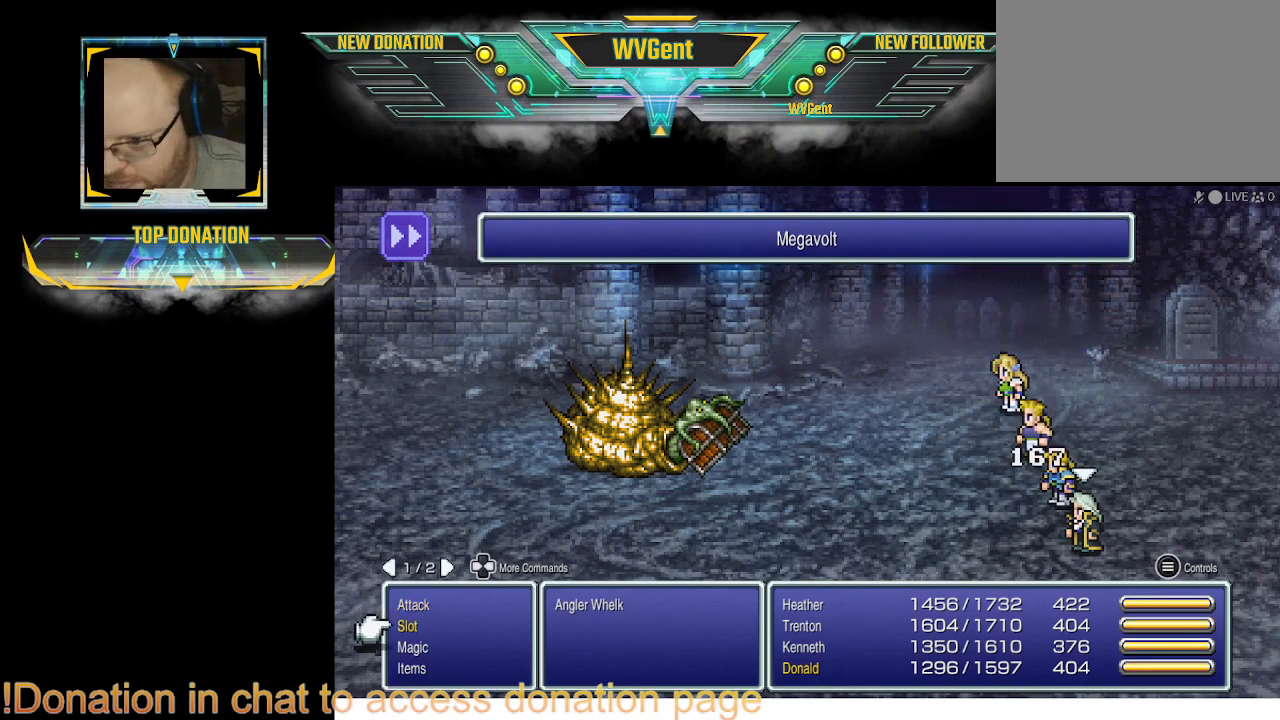
{"buttons": [], "left_stick": "center", "right_stick": "center", "events": []}
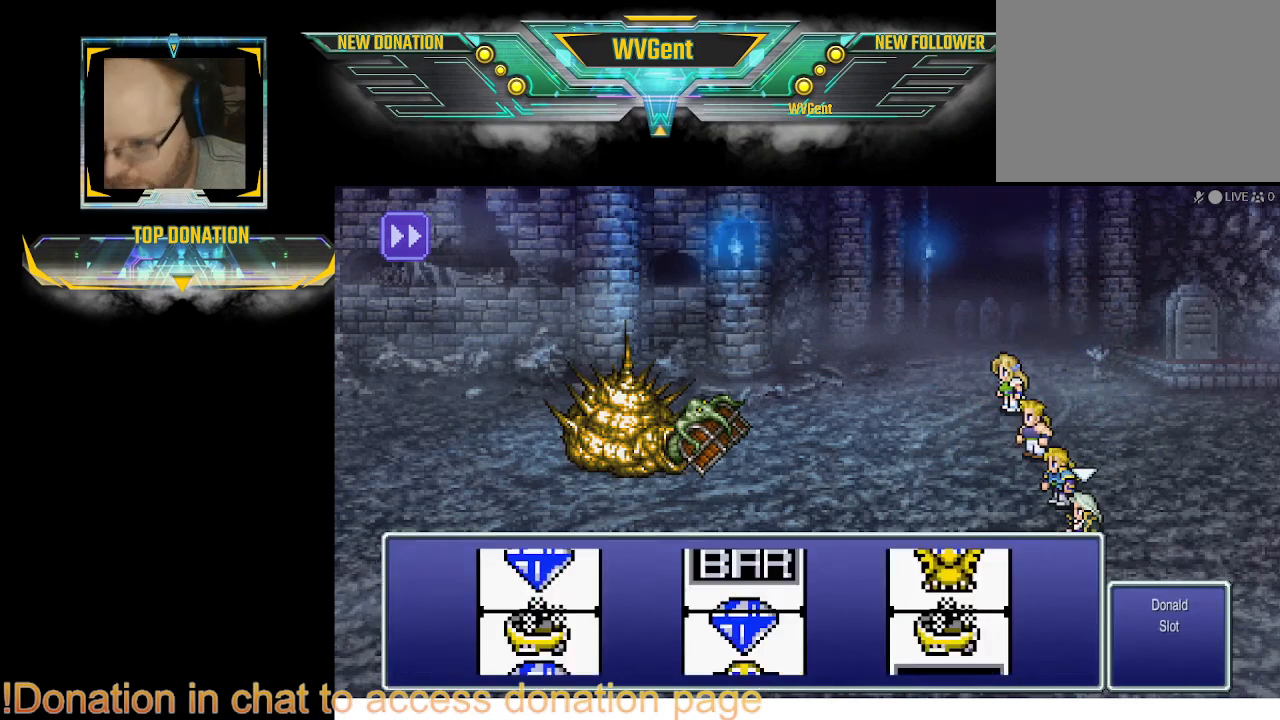
{"buttons": [], "left_stick": "center", "right_stick": "center", "events": []}
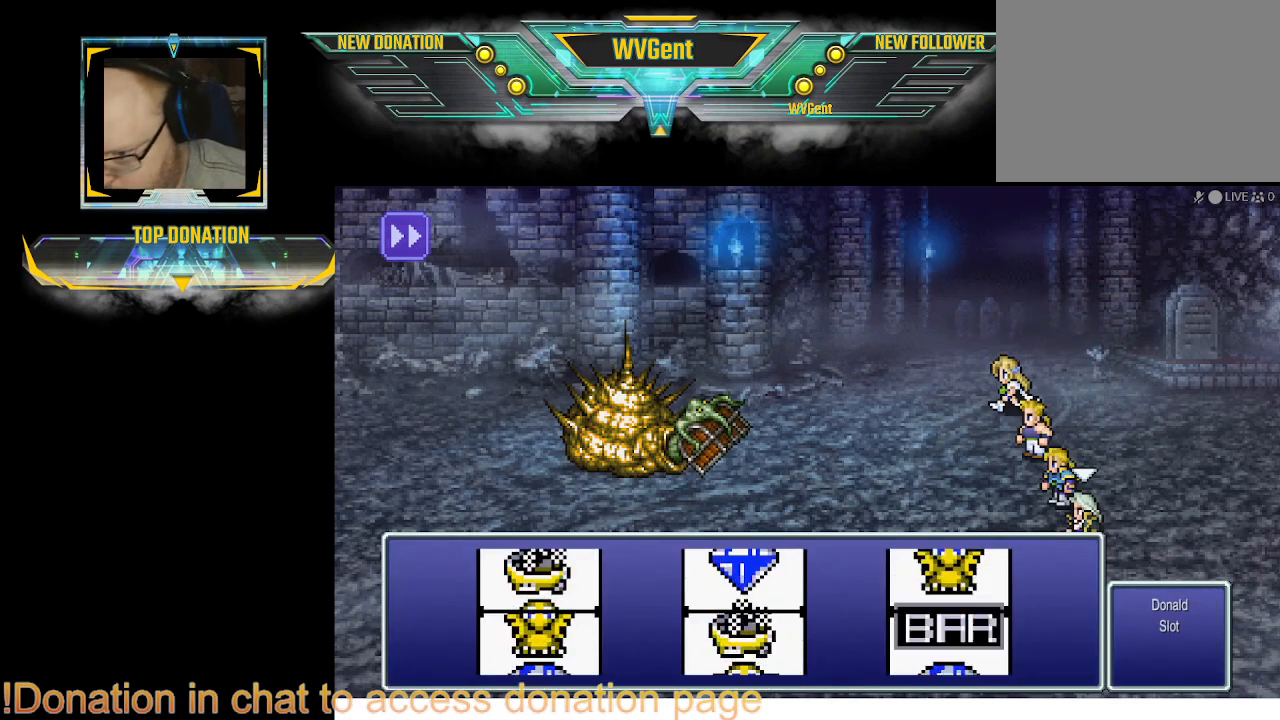
{"buttons": ["CROSS"], "left_stick": "center", "right_stick": "center", "events": [[400, "CROSS", "down"]]}
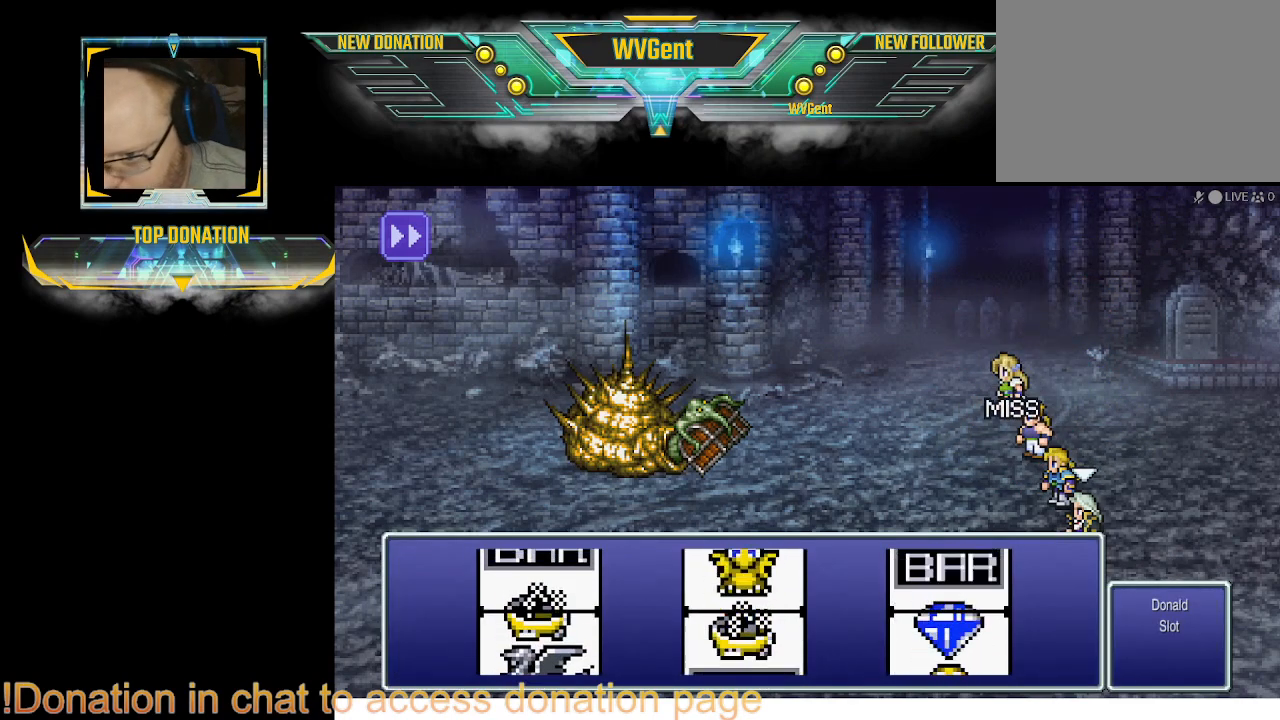
{"buttons": [], "left_stick": "center", "right_stick": "center", "events": [[33, "CROSS", "up"]]}
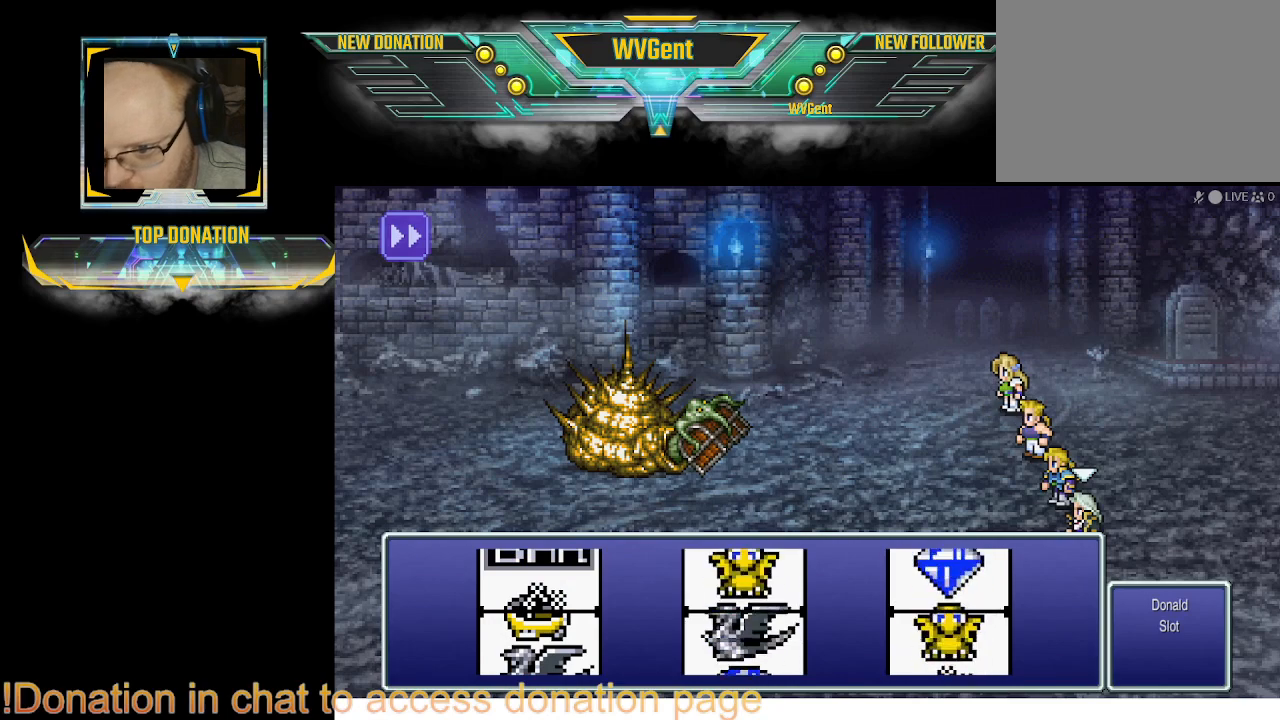
{"buttons": [], "left_stick": "center", "right_stick": "center", "events": [[300, "CROSS", "down"], [433, "CROSS", "up"]]}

········

# WHAT YOU WILL DO
Above are the records; repeat them all exactly, without the pictures.

# SOLUTION TO THIS TASK
{"buttons": [], "left_stick": "center", "right_stick": "center", "events": []}
{"buttons": [], "left_stick": "center", "right_stick": "center", "events": []}
{"buttons": ["CROSS"], "left_stick": "center", "right_stick": "center", "events": [[400, "CROSS", "down"]]}
{"buttons": [], "left_stick": "center", "right_stick": "center", "events": [[33, "CROSS", "up"]]}
{"buttons": [], "left_stick": "center", "right_stick": "center", "events": [[300, "CROSS", "down"], [433, "CROSS", "up"]]}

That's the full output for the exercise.